[What the task requires]:
Report every line from the following entries that contains the string "пересекаются".

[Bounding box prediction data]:
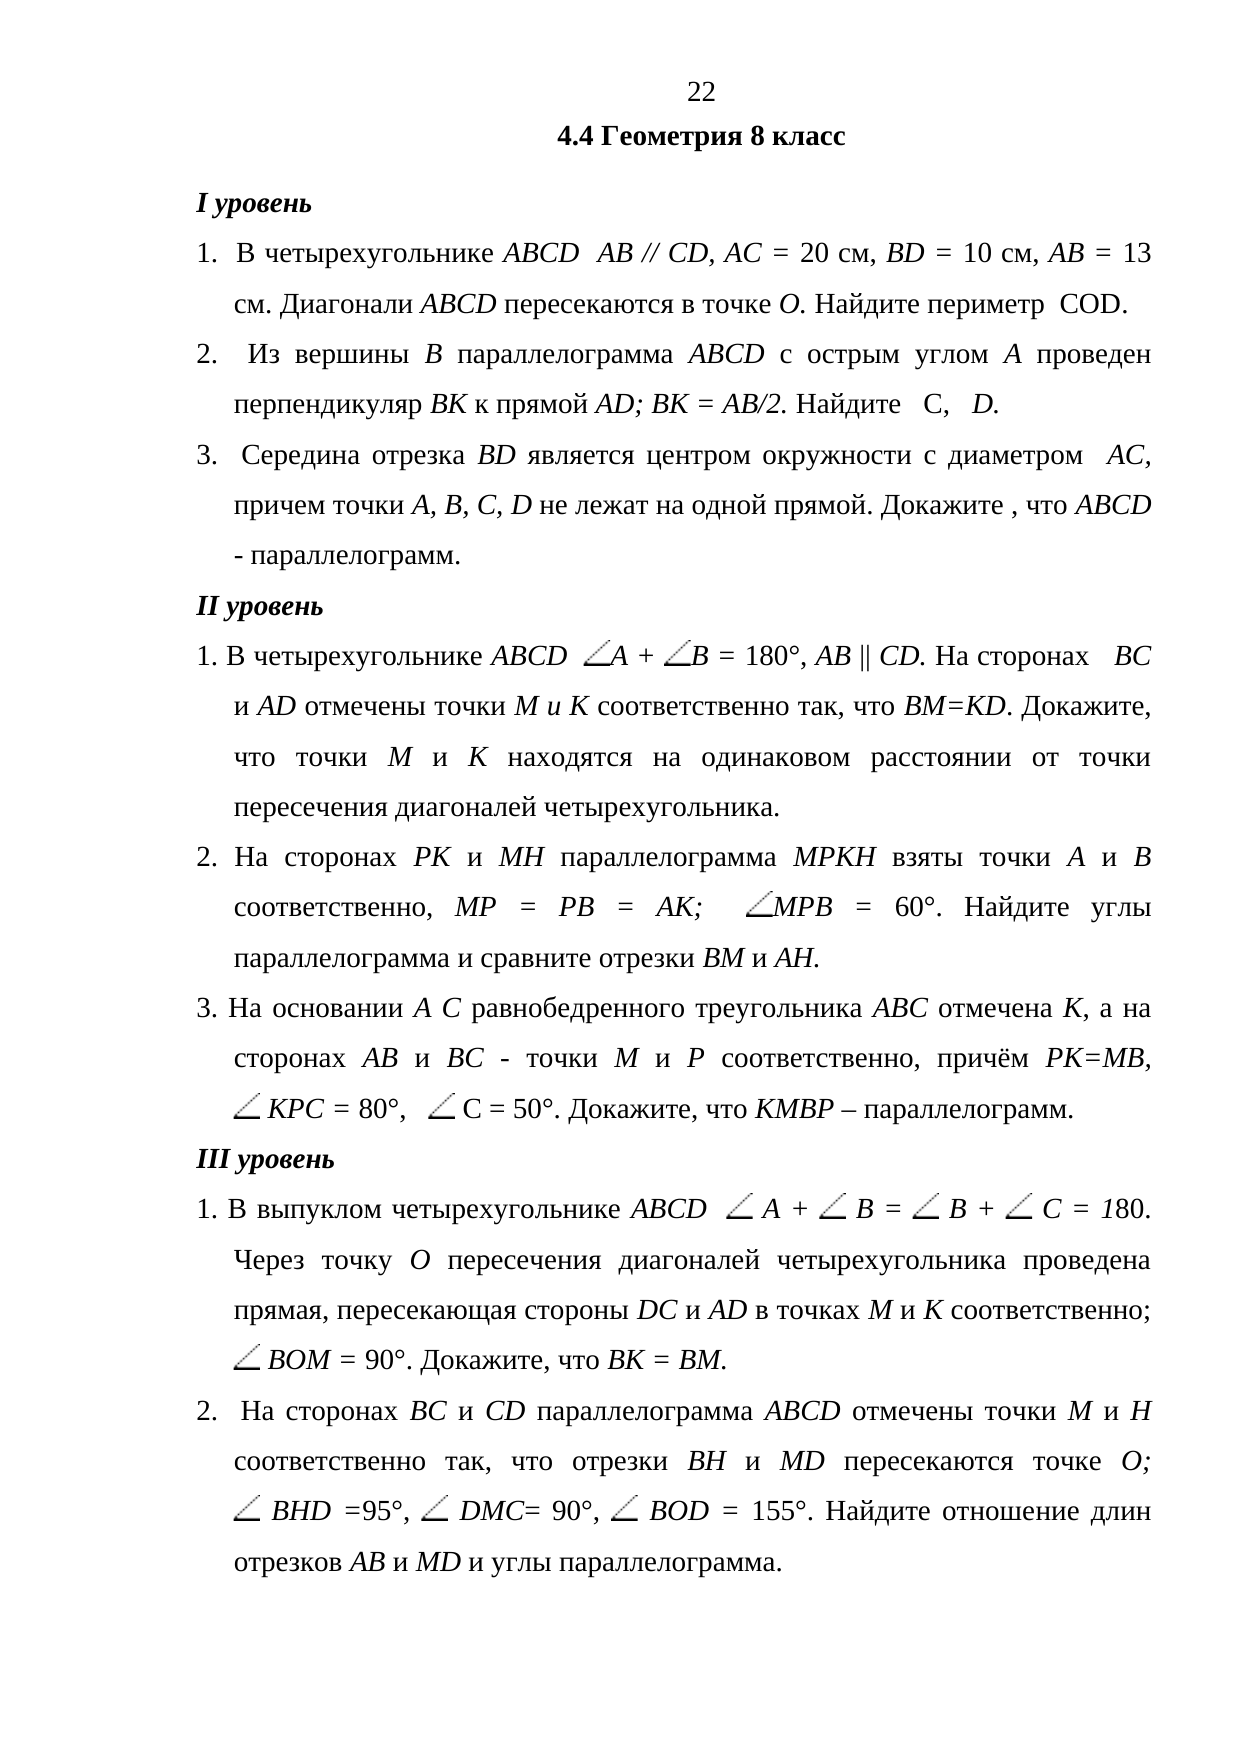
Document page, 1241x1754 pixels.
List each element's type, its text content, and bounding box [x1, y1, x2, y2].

text 2. На сторонах РК и МН параллелограмма МРКН взяты точки А и В соответственно, МР = РВ = АК; МРВ = 60°. Найдите углы параллелограмма и сравните отрезки ВМ и АН. [196, 839, 1152, 973]
text I уровень [196, 185, 1152, 219]
picture [664, 640, 691, 666]
text 3. Середина отрезка BD является центром окружности с диаметром АС, причем точки А, В, С, D не лежат на одной прямой. Докажите , что ABCD - параллелограмм. [196, 437, 1152, 571]
picture [233, 1495, 260, 1521]
picture [428, 1093, 455, 1119]
picture [726, 1193, 753, 1219]
text 1. В четырехугольнике ABCD АВ // CD, АС = , BD = , АВ = . Диагонали ABCD пересекаются в точке О. Найдите периметр COD. [196, 236, 1152, 319]
picture [421, 1495, 448, 1521]
subtitle 4.4 Геометрия 8 класс [177, 118, 1152, 152]
text III уровень [196, 1141, 1152, 1175]
picture [611, 1495, 638, 1521]
text 2. Из вершины В параллелограмма ABCD с острым углом А проведен перпендикуляр ВК к прямой AD; ВК = АВ/2. Найдите C, D. [196, 336, 1152, 420]
picture [746, 891, 773, 917]
picture [819, 1193, 846, 1219]
picture [1005, 1193, 1033, 1219]
picture [233, 1344, 260, 1370]
text 1. В выпуклом четырехугольнике ABCD А + В = В + C = 180. Через точку О пересечения диагоналей четырехугольника проведена прямая, пересекающая стороны DC и AD в точках М и К соответственно; BOM = 90°. Докажите, что ВК = ВМ. [196, 1191, 1152, 1376]
picture [583, 640, 611, 666]
text 1. В четырехугольнике ABCD А + B = 180°, АВ || CD. На сторонах ВС и AD отмечены точки М и К соответственно так, что ВМ=KD. Докажите, что точки М и К находятся на одинаковом расстоянии от точки пересечения диагоналей четырехугольника. [196, 638, 1152, 822]
picture [912, 1193, 939, 1219]
text II уровень [196, 588, 1152, 621]
picture [233, 1093, 260, 1119]
text 2. На сторонах ВС и CD параллелограмма ABCD отмечены точки М и Н соответственно так, что отрезки ВН и MD пересекаются точке О; BHD =95°, DМC= 90°, BOD = 155°. Найдите отношение длин отрезков АВ и MD и углы параллелограмма. [196, 1393, 1152, 1577]
text 3. На основании А С равнобедренного треугольника ABC отмечена К, а на сторонах АВ и ВС - точки М и Р соответственно, причём PK=MB, KPC = 80°, C = 50°. Докажите, что КМВР – параллелограмм. [196, 990, 1152, 1124]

[Answer section]:
text 1. В четырехугольнике ABCD АВ // CD, АС = , BD = , АВ = . Диагонали ABCD пересекаются в точке О. Найдите периметр COD. [196, 236, 1152, 319]
text 2. На сторонах ВС и CD параллелограмма ABCD отмечены точки М и Н соответственно так, что отрезки ВН и MD пересекаются точке О; BHD =95°, DМC= 90°, BOD = 155°. Найдите отношение длин отрезков АВ и MD и углы параллелограмма. [196, 1393, 1152, 1577]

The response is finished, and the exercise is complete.